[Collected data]
════════
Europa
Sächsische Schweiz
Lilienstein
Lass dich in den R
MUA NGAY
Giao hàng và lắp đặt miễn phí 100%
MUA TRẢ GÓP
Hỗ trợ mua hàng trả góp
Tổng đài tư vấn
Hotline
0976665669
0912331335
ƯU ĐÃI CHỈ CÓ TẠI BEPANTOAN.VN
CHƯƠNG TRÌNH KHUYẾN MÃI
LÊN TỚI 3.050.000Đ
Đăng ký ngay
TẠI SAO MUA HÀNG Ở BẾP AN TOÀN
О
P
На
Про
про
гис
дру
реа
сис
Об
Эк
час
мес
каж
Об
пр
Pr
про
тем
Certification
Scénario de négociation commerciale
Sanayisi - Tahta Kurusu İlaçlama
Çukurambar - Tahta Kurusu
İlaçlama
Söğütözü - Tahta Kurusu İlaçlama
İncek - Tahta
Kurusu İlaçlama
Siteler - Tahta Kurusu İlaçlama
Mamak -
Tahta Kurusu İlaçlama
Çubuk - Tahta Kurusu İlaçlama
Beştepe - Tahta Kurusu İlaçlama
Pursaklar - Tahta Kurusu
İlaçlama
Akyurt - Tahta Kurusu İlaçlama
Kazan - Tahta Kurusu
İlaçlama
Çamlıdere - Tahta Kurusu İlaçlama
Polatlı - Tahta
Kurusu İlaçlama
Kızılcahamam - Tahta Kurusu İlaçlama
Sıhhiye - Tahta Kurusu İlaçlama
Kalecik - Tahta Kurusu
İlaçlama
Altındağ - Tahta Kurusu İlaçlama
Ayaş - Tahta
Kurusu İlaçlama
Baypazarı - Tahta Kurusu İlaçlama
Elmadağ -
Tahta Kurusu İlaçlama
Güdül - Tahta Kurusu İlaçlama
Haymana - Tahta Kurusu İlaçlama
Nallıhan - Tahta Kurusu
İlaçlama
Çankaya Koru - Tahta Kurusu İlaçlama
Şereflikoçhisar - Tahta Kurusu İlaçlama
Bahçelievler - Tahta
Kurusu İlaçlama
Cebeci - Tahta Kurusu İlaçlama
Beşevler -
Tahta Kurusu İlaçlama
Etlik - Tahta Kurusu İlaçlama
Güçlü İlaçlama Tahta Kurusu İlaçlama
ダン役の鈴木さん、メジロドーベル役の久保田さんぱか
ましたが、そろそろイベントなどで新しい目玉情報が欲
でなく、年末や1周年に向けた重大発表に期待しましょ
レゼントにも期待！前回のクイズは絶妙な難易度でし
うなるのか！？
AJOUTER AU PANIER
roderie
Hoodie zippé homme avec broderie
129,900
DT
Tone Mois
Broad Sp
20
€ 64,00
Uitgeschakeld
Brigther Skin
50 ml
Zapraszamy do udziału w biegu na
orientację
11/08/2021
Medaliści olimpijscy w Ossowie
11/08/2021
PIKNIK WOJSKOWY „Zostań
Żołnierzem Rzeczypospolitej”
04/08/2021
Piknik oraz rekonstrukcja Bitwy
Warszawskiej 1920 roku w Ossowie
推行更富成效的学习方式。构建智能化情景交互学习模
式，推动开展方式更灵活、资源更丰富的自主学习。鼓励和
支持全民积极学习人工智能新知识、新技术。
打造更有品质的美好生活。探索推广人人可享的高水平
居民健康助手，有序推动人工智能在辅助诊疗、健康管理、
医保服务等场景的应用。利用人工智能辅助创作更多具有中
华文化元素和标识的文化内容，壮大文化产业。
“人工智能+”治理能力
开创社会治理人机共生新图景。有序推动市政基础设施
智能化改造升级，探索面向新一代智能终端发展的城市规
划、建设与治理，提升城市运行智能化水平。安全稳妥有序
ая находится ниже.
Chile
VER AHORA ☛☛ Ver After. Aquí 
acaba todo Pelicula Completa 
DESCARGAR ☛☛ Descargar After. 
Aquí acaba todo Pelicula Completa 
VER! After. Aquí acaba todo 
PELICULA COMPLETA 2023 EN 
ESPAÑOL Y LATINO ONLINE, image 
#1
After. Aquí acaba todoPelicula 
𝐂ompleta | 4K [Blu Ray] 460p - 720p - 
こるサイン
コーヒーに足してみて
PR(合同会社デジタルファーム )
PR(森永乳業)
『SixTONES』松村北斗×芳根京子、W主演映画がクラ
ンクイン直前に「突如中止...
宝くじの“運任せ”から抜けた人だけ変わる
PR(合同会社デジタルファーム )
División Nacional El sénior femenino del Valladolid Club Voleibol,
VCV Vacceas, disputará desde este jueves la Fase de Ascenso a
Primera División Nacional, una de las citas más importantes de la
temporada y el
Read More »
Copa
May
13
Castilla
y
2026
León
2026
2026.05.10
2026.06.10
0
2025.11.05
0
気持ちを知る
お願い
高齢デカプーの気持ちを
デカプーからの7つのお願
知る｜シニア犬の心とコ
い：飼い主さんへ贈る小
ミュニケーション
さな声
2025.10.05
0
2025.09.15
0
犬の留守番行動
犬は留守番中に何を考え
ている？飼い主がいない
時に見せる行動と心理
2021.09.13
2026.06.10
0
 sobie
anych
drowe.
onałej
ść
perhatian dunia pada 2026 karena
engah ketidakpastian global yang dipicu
════════
Problem details
Rename each occurrence of "Tahta" to "Ahşap" across the whole listing, leaving every other line as it is.

Task solution
Europa
Sächsische Schweiz
Lilienstein
Lass dich in den R
MUA NGAY
Giao hàng và lắp đặt miễn phí 100%
MUA TRẢ GÓP
Hỗ trợ mua hàng trả góp
Tổng đài tư vấn
Hotline
0976665669
0912331335
ƯU ĐÃI CHỈ CÓ TẠI BEPANTOAN.VN
CHƯƠNG TRÌNH KHUYẾN MÃI
LÊN TỚI 3.050.000Đ
Đăng ký ngay
TẠI SAO MUA HÀNG Ở BẾP AN TOÀN
О
P
На
Про
про
гис
дру
реа
сис
Об
Эк
час
мес
каж
Об
пр
Pr
про
тем
Certification
Scénario de négociation commerciale
Sanayisi - Ahşap Kurusu İlaçlama
Çukurambar - Ahşap Kurusu
İlaçlama
Söğütözü - Ahşap Kurusu İlaçlama
İncek - Ahşap
Kurusu İlaçlama
Siteler - Ahşap Kurusu İlaçlama
Mamak -
Ahşap Kurusu İlaçlama
Çubuk - Ahşap Kurusu İlaçlama
Beştepe - Ahşap Kurusu İlaçlama
Pursaklar - Ahşap Kurusu
İlaçlama
Akyurt - Ahşap Kurusu İlaçlama
Kazan - Ahşap Kurusu
İlaçlama
Çamlıdere - Ahşap Kurusu İlaçlama
Polatlı - Ahşap
Kurusu İlaçlama
Kızılcahamam - Ahşap Kurusu İlaçlama
Sıhhiye - Ahşap Kurusu İlaçlama
Kalecik - Ahşap Kurusu
İlaçlama
Altındağ - Ahşap Kurusu İlaçlama
Ayaş - Ahşap
Kurusu İlaçlama
Baypazarı - Ahşap Kurusu İlaçlama
Elmadağ -
Ahşap Kurusu İlaçlama
Güdül - Ahşap Kurusu İlaçlama
Haymana - Ahşap Kurusu İlaçlama
Nallıhan - Ahşap Kurusu
İlaçlama
Çankaya Koru - Ahşap Kurusu İlaçlama
Şereflikoçhisar - Ahşap Kurusu İlaçlama
Bahçelievler - Ahşap
Kurusu İlaçlama
Cebeci - Ahşap Kurusu İlaçlama
Beşevler -
Ahşap Kurusu İlaçlama
Etlik - Ahşap Kurusu İlaçlama
Güçlü İlaçlama Ahşap Kurusu İlaçlama
ダン役の鈴木さん、メジロドーベル役の久保田さんぱか
ましたが、そろそろイベントなどで新しい目玉情報が欲
でなく、年末や1周年に向けた重大発表に期待しましょ
レゼントにも期待！前回のクイズは絶妙な難易度でし
うなるのか！？
AJOUTER AU PANIER
roderie
Hoodie zippé homme avec broderie
129,900
DT
Tone Mois
Broad Sp
20
€ 64,00
Uitgeschakeld
Brigther Skin
50 ml
Zapraszamy do udziału w biegu na
orientację
11/08/2021
Medaliści olimpijscy w Ossowie
11/08/2021
PIKNIK WOJSKOWY „Zostań
Żołnierzem Rzeczypospolitej”
04/08/2021
Piknik oraz rekonstrukcja Bitwy
Warszawskiej 1920 roku w Ossowie
推行更富成效的学习方式。构建智能化情景交互学习模
式，推动开展方式更灵活、资源更丰富的自主学习。鼓励和
支持全民积极学习人工智能新知识、新技术。
打造更有品质的美好生活。探索推广人人可享的高水平
居民健康助手，有序推动人工智能在辅助诊疗、健康管理、
医保服务等场景的应用。利用人工智能辅助创作更多具有中
华文化元素和标识的文化内容，壮大文化产业。
“人工智能+”治理能力
开创社会治理人机共生新图景。有序推动市政基础设施
智能化改造升级，探索面向新一代智能终端发展的城市规
划、建设与治理，提升城市运行智能化水平。安全稳妥有序
ая находится ниже.
Chile
VER AHORA ☛☛ Ver After. Aquí 
acaba todo Pelicula Completa 
DESCARGAR ☛☛ Descargar After. 
Aquí acaba todo Pelicula Completa 
VER! After. Aquí acaba todo 
PELICULA COMPLETA 2023 EN 
ESPAÑOL Y LATINO ONLINE, image 
#1
After. Aquí acaba todoPelicula 
𝐂ompleta | 4K [Blu Ray] 460p - 720p - 
こるサイン
コーヒーに足してみて
PR(合同会社デジタルファーム )
PR(森永乳業)
『SixTONES』松村北斗×芳根京子、W主演映画がクラ
ンクイン直前に「突如中止...
宝くじの“運任せ”から抜けた人だけ変わる
PR(合同会社デジタルファーム )
División Nacional El sénior femenino del Valladolid Club Voleibol,
VCV Vacceas, disputará desde este jueves la Fase de Ascenso a
Primera División Nacional, una de las citas más importantes de la
temporada y el
Read More »
Copa
May
13
Castilla
y
2026
León
2026
2026.05.10
2026.06.10
0
2025.11.05
0
気持ちを知る
お願い
高齢デカプーの気持ちを
デカプーからの7つのお願
知る｜シニア犬の心とコ
い：飼い主さんへ贈る小
ミュニケーション
さな声
2025.10.05
0
2025.09.15
0
犬の留守番行動
犬は留守番中に何を考え
ている？飼い主がいない
時に見せる行動と心理
2021.09.13
2026.06.10
0
 sobie
anych
drowe.
onałej
ść
perhatian dunia pada 2026 karena
engah ketidakpastian global yang dipicu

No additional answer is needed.